If you have been following the news recently then you would have heard lots of mentions of the Official Cash Rate, or the OCR as it's commonly referred to.


The OCR is a very important piece of the financial landscape in New Zealand, but do you know what it is and how it affects you as a property investor?


The Reserve Bank of New Zealand (RBNZ) defines the OCR as "the interest rate set by the Monetary Policy Committee". This is a fancy way of saying that the OCR is a policy that the RBNZ uses to influence the price of borrowing and saving money in New Zealand.


Property investment quiz

The OCR is reviewed seven times per year by the RBNZ and every review comes with much speculation from investors because it has a direct influence on their financial position.


In essence, if the OCR is raised or decreased, the cost of borrowing will change too and this will influence how New Zealanders manage their money.


For example, if the cost of borrowing money (i.e. interest rates) is high, people tend to spend less money and save more because they can receive a higher rate of return.


What this does is actually slow down economic growth.


This contraction might seem counter-intuitive because generally speaking, we want the country's economy to grow, but this is a way to combat high inflation rates.

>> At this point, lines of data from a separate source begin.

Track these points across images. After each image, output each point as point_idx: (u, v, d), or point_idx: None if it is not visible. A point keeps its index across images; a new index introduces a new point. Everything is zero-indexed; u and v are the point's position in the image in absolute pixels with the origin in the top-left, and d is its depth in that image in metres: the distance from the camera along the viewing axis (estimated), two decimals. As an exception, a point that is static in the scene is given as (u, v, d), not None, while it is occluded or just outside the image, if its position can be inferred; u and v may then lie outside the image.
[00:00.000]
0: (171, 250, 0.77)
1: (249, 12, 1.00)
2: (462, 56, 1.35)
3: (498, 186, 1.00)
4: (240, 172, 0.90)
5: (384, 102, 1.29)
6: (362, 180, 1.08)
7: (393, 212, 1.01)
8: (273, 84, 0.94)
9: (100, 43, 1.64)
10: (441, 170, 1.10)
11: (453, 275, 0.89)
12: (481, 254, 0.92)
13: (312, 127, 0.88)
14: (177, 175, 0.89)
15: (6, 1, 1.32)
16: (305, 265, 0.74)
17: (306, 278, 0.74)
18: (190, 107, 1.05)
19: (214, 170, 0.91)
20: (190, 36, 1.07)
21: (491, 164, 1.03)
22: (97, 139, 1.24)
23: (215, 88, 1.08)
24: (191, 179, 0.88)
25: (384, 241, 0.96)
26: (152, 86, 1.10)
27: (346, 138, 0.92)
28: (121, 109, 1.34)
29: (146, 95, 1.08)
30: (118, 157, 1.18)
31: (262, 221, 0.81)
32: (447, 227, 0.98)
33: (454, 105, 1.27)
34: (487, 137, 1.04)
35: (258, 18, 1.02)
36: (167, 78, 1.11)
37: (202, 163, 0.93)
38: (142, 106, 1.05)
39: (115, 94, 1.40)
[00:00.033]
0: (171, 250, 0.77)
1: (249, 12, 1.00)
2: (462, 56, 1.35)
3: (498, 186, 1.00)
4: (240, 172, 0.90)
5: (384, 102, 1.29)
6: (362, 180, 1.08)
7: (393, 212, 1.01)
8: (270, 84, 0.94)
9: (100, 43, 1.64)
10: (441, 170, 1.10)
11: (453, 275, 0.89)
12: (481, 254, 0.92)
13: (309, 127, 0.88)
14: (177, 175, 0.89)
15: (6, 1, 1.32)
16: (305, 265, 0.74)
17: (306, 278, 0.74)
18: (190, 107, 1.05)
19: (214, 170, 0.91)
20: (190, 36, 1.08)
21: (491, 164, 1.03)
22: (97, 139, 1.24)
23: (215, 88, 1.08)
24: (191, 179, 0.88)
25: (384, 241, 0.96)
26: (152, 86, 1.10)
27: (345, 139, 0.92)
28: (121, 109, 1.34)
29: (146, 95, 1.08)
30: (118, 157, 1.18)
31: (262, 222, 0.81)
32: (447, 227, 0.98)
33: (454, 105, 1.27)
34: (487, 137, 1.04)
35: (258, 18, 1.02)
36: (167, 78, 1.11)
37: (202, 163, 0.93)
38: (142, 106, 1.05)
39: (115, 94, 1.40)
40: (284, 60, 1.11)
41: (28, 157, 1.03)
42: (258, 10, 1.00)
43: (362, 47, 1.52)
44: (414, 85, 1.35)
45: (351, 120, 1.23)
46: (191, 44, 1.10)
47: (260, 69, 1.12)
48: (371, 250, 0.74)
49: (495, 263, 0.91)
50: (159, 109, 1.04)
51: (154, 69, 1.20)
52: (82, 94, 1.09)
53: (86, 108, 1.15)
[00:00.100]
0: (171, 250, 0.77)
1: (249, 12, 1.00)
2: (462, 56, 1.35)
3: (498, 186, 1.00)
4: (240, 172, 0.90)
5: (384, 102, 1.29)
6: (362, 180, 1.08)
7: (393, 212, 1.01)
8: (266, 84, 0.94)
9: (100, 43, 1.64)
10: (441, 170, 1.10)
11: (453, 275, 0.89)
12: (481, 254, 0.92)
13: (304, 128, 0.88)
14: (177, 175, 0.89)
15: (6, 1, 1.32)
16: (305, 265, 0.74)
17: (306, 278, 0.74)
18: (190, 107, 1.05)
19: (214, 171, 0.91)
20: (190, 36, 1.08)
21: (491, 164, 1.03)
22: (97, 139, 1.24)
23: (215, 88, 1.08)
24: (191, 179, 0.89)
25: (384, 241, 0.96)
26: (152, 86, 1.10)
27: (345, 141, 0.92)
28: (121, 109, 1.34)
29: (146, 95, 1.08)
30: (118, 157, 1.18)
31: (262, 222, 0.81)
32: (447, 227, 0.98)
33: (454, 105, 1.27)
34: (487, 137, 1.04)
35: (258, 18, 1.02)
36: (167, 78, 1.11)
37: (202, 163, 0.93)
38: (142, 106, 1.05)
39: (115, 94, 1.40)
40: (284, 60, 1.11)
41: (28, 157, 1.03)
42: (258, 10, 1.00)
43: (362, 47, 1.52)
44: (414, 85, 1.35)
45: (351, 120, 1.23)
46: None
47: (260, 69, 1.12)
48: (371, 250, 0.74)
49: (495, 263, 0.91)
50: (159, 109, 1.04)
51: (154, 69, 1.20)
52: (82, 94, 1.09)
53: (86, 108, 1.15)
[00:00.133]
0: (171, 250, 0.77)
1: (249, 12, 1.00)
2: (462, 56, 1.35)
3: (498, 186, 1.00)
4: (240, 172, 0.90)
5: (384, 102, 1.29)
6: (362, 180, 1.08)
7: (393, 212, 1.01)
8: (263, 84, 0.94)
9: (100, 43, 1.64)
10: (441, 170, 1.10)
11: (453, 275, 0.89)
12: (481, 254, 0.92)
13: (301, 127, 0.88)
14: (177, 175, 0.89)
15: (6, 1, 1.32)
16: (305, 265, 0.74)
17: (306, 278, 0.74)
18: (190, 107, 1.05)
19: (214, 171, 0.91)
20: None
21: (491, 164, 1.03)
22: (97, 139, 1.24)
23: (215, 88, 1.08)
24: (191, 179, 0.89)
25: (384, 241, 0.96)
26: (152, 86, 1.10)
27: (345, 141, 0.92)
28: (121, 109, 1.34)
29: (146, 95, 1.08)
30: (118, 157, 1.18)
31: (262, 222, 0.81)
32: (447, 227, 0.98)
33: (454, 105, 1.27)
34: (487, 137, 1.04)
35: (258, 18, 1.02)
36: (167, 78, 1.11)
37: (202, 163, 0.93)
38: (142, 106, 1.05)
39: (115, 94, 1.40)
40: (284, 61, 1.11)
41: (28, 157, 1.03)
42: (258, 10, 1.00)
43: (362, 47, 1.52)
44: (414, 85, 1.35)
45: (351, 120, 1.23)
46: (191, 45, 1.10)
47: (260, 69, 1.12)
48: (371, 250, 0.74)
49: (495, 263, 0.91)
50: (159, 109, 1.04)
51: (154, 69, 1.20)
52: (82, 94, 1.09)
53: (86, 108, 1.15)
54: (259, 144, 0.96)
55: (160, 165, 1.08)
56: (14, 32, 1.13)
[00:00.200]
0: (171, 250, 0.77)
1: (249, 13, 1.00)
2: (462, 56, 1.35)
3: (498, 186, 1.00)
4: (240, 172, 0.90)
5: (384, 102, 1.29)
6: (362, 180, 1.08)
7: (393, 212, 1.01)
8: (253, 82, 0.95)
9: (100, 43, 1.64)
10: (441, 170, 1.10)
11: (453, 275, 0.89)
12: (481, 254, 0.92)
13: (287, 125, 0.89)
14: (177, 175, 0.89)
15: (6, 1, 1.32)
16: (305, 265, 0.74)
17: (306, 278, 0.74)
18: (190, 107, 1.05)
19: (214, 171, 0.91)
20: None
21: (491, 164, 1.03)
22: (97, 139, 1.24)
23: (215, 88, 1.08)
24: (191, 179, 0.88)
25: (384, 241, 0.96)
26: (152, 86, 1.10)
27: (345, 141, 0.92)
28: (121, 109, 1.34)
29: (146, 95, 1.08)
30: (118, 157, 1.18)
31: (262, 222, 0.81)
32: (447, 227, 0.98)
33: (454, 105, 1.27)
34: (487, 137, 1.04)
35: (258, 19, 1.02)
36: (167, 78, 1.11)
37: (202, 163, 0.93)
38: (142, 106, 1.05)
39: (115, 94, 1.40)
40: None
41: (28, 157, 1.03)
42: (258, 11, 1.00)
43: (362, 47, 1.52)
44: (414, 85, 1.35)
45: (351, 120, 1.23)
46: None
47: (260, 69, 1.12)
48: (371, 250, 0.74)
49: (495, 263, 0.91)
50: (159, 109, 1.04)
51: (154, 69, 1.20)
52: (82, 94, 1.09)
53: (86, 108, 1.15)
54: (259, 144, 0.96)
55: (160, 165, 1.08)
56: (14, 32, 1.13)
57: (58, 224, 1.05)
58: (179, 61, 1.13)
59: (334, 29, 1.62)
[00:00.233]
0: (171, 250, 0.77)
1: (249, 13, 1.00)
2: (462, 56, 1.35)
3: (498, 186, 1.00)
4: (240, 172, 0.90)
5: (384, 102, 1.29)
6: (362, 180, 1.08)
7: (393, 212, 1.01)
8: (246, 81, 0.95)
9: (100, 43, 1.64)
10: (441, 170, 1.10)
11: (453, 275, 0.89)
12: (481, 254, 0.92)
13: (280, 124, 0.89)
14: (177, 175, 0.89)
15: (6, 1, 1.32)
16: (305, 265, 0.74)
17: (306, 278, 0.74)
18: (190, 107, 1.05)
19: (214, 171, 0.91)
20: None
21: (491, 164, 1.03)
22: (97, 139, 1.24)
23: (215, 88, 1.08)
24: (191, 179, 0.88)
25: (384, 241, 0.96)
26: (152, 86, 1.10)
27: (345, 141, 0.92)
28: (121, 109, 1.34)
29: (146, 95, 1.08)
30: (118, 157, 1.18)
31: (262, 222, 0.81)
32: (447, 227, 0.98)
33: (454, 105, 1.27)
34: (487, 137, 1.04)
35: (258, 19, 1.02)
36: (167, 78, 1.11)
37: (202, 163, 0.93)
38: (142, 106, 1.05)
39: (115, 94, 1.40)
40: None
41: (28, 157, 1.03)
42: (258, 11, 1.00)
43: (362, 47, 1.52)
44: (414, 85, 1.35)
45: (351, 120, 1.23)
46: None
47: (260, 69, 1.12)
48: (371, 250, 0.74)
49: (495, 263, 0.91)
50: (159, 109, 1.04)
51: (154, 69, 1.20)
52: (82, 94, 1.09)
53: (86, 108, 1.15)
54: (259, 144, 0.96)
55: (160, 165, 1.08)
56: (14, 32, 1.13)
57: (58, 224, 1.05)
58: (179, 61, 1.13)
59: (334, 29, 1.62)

Inflation stems from high levels of spending and low levels of saving, so if the RBNZ makes saving more attractive due to higher interest rates, inflation should in theory come under control.



This is a very relevant example in times like this where inflation is high and the RBNZ needs to find ways to reduce the impacts high inflation has on households in New Zealand.

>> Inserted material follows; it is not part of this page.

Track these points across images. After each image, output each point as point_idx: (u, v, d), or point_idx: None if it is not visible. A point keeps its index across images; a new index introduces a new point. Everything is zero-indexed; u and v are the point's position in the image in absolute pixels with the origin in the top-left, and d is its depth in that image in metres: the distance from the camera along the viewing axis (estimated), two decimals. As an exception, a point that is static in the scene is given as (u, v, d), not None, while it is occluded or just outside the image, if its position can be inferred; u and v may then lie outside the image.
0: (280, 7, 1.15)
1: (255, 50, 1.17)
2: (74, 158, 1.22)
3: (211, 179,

So, how does this affect you as a property investor?


Property investors usually get mortgages on the properties they are looking to purchase.


Because mortgage rates are directly associated with the OCR level, when the OCR is raised, this generally means banks will increase their interest rates.


As with any business, cost increases are passed onto the consumer through their pricing. Meaning, when banks put up their interest rates, the rise in costs is felt by the mortgage borrowers.


Let's see an example of this:

  • An investor has an interest-only mortgage on their investment property of $500,000

  • The mortgage is currently fixed at 3% but the interest rate will change to 6% once the rate is renewed

How much is this going to change the monthly interest costs for this investor?


A $500,000 mortgage at 3% equals $1,250 per month in interest cost.


On the other hand, a $500,000 mortgage at 6% equals $2,500 per month in interest costs. So, as the interest rate goes up by 3%, the cost of the mortgage doubles.


Ultimately, the OCR is going to affect everyone in New Zealand but the policy changes are made to benefit our economy going forward.


For investors, there might be short-term losses to make up resulting from higher interest rates but the outlook is still good when looking at a 10-year plus time horizon.